Papparappapà! Squillino le trombe, si schierino i figli ardimentosi della patria, sventolino le bandiere. L’Esercito chiama. Circolare dello stato maggiore con riferimento ai “noti eventi sullo scacchiere internazionale” allerta e chiede di rivalutare i congedi anticipati, alimentare al cento per cento i reparti, orientarsi al warfighting, che detto così è molto da film americano ma tradotto significa prepararsi a combattere. Inoltre, si specifica con dovizia di particolari, si provveda affinché siano raggiunti e mantenuti i massimi livelli di efficienza di tutti i mezzi cingolati, gli elicotteri e i sistemi d’arma dell’artiglieria. Tutto segretissimo, ad uso interno, e naturalmente diffuso urbi et orbi.
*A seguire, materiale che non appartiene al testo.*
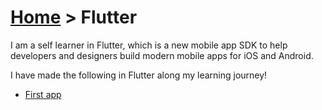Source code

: # [Home](index.md) > Flutter

I am a self learner in Flutter, which is a new mobile app SDK to help developers and designers build modern mobile apps for iOS and Android.

I have made the following in Flutter along my learning journey!

* [First app](https://github.com/MehakBeri/demo-Flutter)

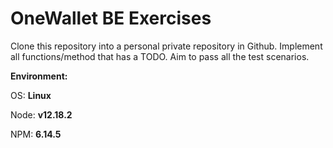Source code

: # OneWallet BE Exercises

Clone this repository into a personal private repository in Github. Implement all functions/method that has a TODO.
Aim to pass all the test scenarios.



**Environment:**

OS: **Linux**

Node: **v12.18.2**

NPM: **6.14.5**
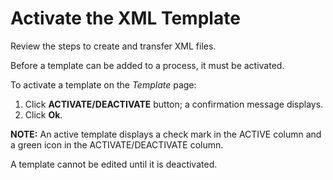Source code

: # Activate the XML Template

<span id="Create and Transfer XML files Steps" class="popUpLink">Review
the steps to create and transfer XML files. </span>

Before a template can be added to a process, it must be activated.

To activate a template on the *Template* page:

1.  Click **ACTIVATE/DEACTIVATE** button; a confirmation message
    displays.
2.  Click **Ok**.

**NOTE:** An active template displays a check mark in the ACTIVE column
and a green icon in the ACTIVATE/DEACTIVATE column.

A template cannot be edited until it is deactivated.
Immaginiamo le risate dell’ambasciatore russo e dei loro servizi, che sono segreti davvero, e le relative conseguenze approntate per i loro, di allerta, con conseguenti ritorsioni. “Documento di routine”, si spiega, a fronte delle polemiche immediatamente scoppiate soprattutto da quelle parti politiche use ai vessilli arcobaleno, salvo quando si tratti di innalzarli per Cuba, Venezuela, Russia e Cina. Ma tant’è, stavolta hanno ragione, a chiedere spiegazioni. Documento di routine? Che fa riferimento a eventi specifici sullo scacchiere internazionale, leggasi Ucraina? Che parla di warfighting? Sappiamo benissimo che stiamo fornendo armi ai soldati ucraini. Sappiamo benissimo che se non noi la coalizione di cui facciamo parte li sovvenziona, li arma e li addestra. Forse è inevitabile. Forse no. Forse c’era un’altra resistenza possibile, tipo spedire tutti i capi di Stato europei a Kyev, diciotto giorni fa, e pure il segretario di Stato Vaticano, sedersi a piazza Maidan con le telecamere accese e aspettare, digiunando a iosa. Sogni, utopie.
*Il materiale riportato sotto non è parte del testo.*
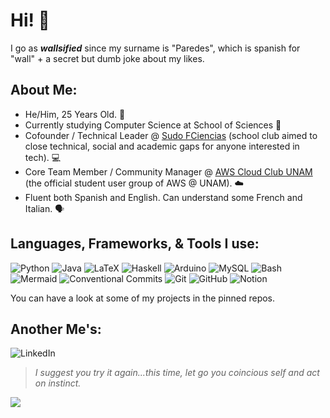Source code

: # Hi! 🧱
I go as **_wallsified_** since my surname is "Paredes", which is spanish for "wall" + a secret but dumb joke about my likes.

## About Me:  
- He/Him, 25 Years Old. 📆
- Currently studying Computer Science at School of Sciences 🏫
- Cofounder / Technical Leader @ [Sudo FCiencias](https://linktr.ee/sudo_fciencias) (school club aimed to close technical, social and academic gaps for anyone interested in tech). 💻
- Core Team Member / Community Manager @ [AWS Cloud Club UNAM](https://linktr.ee/aws_unam) (the official student user group of AWS @ UNAM). ☁️
- Fluent both Spanish and English. Can understand some French and Italian. 🗣️

## Languages, Frameworks, & Tools I use: 
![Python](https://img.shields.io/badge/python-python?style=for-the-badge&logo=Python&logoColor=white&color=1D3C6E)
![Java](https://img.shields.io/badge/java-java?style=for-the-badge&logo=Java&logoColor=white&color=F89820)
![LaTeX](https://img.shields.io/badge/latex-latex?style=for-the-badge&logo=LaTeX&logoColor=white&color=0F548B)
![Haskell](https://img.shields.io/badge/haskell-haskell?style=for-the-badge&logo=Haskell&logoColor=white&color=800080)
![Arduino](https://img.shields.io/badge/arduino-arduino?style=for-the-badge&logo=Arduino&logoColor=white&color=3186A0)
![MySQL](https://img.shields.io/badge/mysql-mysql?style=for-the-badge&logo=mySQL&logoColor=white&color=00758F)
![Bash](https://img.shields.io/badge/Bash-bash?style=for-the-badge&logo=GNU%20Bash&logoColor=white&color=434C5E)
![Mermaid](https://img.shields.io/badge/MermaidJS-MermaidJS?style=for-the-badge&logo=Mermaid&logoColor=white&color=%23FF3670)
![Conventional Commits](https://img.shields.io/badge/Conventional%20Commits-1.0.0-%23FE5196?style=for-the-badge&logo=conventionalcommits&logoColor=white)
![Git](https://img.shields.io/badge/git-git?style=for-the-badge&logo=Git&logoColor=white&color=F1502F)
![GitHub](https://img.shields.io/badge/github-github?style=for-the-badge&logo=GitHub&logoColor=white&color=black)
![Notion](https://img.shields.io/badge/notion-notion?style=for-the-badge&logo=Notion&logoColor=white&color=black)

You can have a look at some of my projects in the pinned repos. 

## Another Me's:
![LinkedIn](https://img.shields.io/badge/Daniel_Paredes-%230f548b?style=for-the-badge&logo=LinkedIn&logoColor=white&label=Linkedin&link=www.linkedin.com%2Fin%2Fdaniel-paredes-wallsified)

> *I suggest you try it again...this time, let go you coincious self and act on instinct.*

<img src="https://github-readme-stats.vercel.app/api?username=wallsified&show_icons=true&locale=en&theme=nord&rank_icon=github" />

<!--
## My Proudest Projects: 
- [Nordflow](https://github.com/wallsified/nordflow) My dotfiles for Openbox.
- [Nordic Dashboard](https://wallsified.notion.site/wallsified/Nordic-Dashboard-31653a95676c43b7830ee2973b27ab38) My Nord-themed Dashboard for Notion.
- [Scare-O-Meter / Scream Machine](https://github.com/Wallsified/ScreamMachine) A play on the Scare-O-Meter (or Scream Battery) of Pixar's Monsters Inc movies using Arduino and ESP32 chips.
- [Spacedust](https://github.com/Wallsified/Spacedust.git) My AwesomeWM dotfiles.
![Clojure](https://img.shields.io/badge/clojure-clojure?style=for-the-badge&logo=Clojure&logoColor=white&color=12284E)
-->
Ma Gandhi e Mandela hanno fatto così, e hanno avuto ragione loro. Dopodiché, poche ipocrisie: le armi l’Italia le ha sempre vendute e spedite, non c’è scenario di guerra che non ci abbia visto protagonisti, e pagando col sangue. Magari non giravano circolari dell’Esercito a mettere ansia ai cittadini, magari ci si infervorava di meno per la pace, quando le armi tuonavano dall’altra parte del mondo. Epperò. Non siamo affatto sicuri che questa inutile strage, questa follia improvvisa che sta contagiando con propositi bellicisti anche i più mansueti, non sbocchi in un conflitto che ci coinvolga direttamente.
Putin è pazzo, o è un lucido criminale. In entrambi i casi non ha nulla da perdere. E gli incidenti possono accadere eccome, su confini in ebollizione. Estote parati, è il motto dei boy scouts, che com’è noto sono pacifisti per statuto. Ma prepararsi significa anzitutto essere coscienti, e sapere che gli ucraini non sono soltanto più sfortunati di noi, per destino infausto. I nostri nonni ci dicono che la guerra è possibile, le nostre vite comode traballano al pensiero che abbiamo data per scontata la pace. Ai signori in stellette e mostrine dico umilmente che prepararsi significa anche essere accorti e prudenti. Anche nello scrivere e diffondere circolari improvvide.